#### Document section
The researchers worked in the lab for over a year to develop and patent a small metallic nanoantenna chip that, together with an adapted holography algorithm, could determine the "phase map" of a light beam. "Phase corresponds with the distance light waves have to travel from the object you are looking at to your eye," said Prof. Hanein. "In real objects, our brains know how to interpret phase information so you get a feeling of depth, but when you look at a photograph, you often lose this information so the photographs look flat. Holograms save the phase information, which is the basis of 3-D imagery. This is truly one of the holy grails of visual technology."
According to the researchers, their methodology is the first of its kind to successfully produce high-resolution holographic imagery that can be projected efficiently in any direction.
"We can use this technology to reflect any desired object," said Prof. Scheuer. "Before, scientists were able to produce only basic shapes circles and stripes, for example. We used, as our model, the logo of Tel Aviv University, which has a very specific design, and were able to achieve the best results seen yet."

#### Prompt 1
Quote the portion of the holography text that opens with the words containing "The researchers worked" and closes with "in any direction.".
#### Prompt 2
Condense the paragraph of the holography text beginning "The researchers worked in the lab" into a bulleted list that keeps its main facts.

Saved data entries
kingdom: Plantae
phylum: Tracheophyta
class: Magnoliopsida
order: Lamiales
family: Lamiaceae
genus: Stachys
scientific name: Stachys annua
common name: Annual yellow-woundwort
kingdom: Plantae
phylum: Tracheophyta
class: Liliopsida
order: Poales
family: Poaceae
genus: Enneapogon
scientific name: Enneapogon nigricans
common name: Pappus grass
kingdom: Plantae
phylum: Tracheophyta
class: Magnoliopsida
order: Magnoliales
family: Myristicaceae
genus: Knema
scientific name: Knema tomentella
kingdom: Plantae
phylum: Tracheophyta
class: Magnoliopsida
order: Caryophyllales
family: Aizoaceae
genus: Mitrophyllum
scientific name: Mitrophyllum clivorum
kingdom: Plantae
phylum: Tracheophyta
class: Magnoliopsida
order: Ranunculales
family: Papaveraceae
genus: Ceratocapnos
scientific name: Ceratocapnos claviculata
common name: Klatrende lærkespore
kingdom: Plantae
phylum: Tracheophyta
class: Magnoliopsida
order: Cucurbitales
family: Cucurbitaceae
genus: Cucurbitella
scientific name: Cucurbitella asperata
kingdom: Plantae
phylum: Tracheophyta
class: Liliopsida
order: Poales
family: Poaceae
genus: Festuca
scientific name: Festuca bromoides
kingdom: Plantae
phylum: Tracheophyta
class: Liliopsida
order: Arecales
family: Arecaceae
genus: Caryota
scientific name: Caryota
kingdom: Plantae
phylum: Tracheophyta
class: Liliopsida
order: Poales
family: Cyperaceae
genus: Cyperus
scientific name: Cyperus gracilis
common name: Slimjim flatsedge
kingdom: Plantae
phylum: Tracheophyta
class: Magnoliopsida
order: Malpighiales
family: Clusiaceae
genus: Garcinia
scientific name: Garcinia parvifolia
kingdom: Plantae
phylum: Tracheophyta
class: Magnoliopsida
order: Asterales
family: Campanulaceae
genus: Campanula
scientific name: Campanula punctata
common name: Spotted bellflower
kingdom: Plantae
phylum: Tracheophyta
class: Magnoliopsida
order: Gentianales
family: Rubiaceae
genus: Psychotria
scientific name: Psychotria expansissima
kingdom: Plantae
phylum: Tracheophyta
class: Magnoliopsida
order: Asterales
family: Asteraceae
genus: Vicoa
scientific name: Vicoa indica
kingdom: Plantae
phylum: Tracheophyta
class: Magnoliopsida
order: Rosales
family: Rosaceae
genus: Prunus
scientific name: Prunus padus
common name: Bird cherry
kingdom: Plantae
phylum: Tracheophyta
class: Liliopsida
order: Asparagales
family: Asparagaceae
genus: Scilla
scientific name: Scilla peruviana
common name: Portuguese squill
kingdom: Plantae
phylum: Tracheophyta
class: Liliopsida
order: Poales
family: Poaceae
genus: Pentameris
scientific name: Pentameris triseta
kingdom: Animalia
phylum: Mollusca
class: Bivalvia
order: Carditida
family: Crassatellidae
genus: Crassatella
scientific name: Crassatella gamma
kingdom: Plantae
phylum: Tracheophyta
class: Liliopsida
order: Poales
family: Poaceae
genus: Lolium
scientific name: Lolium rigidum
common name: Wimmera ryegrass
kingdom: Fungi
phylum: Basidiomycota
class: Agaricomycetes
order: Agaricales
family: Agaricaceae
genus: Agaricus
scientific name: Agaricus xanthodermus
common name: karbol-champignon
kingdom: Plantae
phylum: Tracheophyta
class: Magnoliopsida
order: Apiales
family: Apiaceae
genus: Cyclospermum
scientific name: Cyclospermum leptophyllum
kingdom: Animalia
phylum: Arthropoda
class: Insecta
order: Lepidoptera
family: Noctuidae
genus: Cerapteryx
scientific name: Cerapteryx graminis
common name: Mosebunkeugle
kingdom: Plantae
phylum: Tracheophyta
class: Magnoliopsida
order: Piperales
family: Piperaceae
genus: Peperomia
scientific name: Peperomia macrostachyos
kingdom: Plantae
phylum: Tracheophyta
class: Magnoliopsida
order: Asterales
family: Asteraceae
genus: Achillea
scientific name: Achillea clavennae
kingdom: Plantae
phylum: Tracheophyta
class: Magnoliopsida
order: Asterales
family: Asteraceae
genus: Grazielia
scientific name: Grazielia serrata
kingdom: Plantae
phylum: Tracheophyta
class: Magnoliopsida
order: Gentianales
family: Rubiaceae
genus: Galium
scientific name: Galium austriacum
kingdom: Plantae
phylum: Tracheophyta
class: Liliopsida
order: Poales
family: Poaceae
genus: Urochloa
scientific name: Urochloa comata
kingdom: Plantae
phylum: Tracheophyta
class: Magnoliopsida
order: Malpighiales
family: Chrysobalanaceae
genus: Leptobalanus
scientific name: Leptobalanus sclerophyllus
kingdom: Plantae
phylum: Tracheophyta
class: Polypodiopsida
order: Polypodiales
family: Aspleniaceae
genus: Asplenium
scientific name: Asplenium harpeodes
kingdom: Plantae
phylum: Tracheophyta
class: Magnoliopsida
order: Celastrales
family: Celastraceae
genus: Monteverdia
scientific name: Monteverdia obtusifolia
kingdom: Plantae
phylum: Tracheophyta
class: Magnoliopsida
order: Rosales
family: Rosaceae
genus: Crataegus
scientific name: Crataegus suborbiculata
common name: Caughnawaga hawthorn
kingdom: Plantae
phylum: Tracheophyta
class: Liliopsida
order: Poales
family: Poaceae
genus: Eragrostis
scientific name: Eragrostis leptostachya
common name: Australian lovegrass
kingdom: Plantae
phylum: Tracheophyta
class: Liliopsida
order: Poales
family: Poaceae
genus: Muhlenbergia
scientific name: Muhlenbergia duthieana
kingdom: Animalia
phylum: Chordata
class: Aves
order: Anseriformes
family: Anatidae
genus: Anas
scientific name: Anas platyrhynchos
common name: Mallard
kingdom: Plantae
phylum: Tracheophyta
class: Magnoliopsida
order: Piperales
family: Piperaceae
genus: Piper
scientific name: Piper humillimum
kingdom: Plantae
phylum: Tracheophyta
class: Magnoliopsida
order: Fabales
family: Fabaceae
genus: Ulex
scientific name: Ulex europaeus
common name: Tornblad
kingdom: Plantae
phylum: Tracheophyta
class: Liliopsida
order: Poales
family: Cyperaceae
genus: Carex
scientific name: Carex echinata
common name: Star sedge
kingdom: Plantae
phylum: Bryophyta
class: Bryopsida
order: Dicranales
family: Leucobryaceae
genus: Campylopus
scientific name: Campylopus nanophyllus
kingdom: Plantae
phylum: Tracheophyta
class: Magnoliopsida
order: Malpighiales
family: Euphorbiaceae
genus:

#### Result 1
The researchers worked in the lab for over a year to develop and patent a small metallic nanoantenna chip that, together with an adapted holography algorithm, could determine the "phase map" of a light beam. "Phase corresponds with the distance light waves have to travel from the object you are looking at to your eye," said Prof. Hanein. "In real objects, our brains know how to interpret phase information so you get a feeling of depth, but when you look at a photograph, you often lose this information so the photographs look flat. Holograms save the phase information, which is the basis of 3-D imagery. This is truly one of the holy grails of visual technology."
According to the researchers, their methodology is the first of its kind to successfully produce high-resolution holographic imagery that can be projected efficiently in any direction.

#### Result 2
- Over more than a year, the researchers developed and patented a small metallic nanoantenna chip.
- Paired with an adapted holography algorithm, the chip could determine a light beam's "phase map."
- Prof. Hanein explained that phase corresponds to the distance light waves travel from an object to the eye.
- The brain reads phase information in real objects as depth. Photographs often lose it, so they look flat.
- Holograms preserve phase information, the basis of 3-D imagery. Prof. Hanein called this one of the holy grails of visual technology.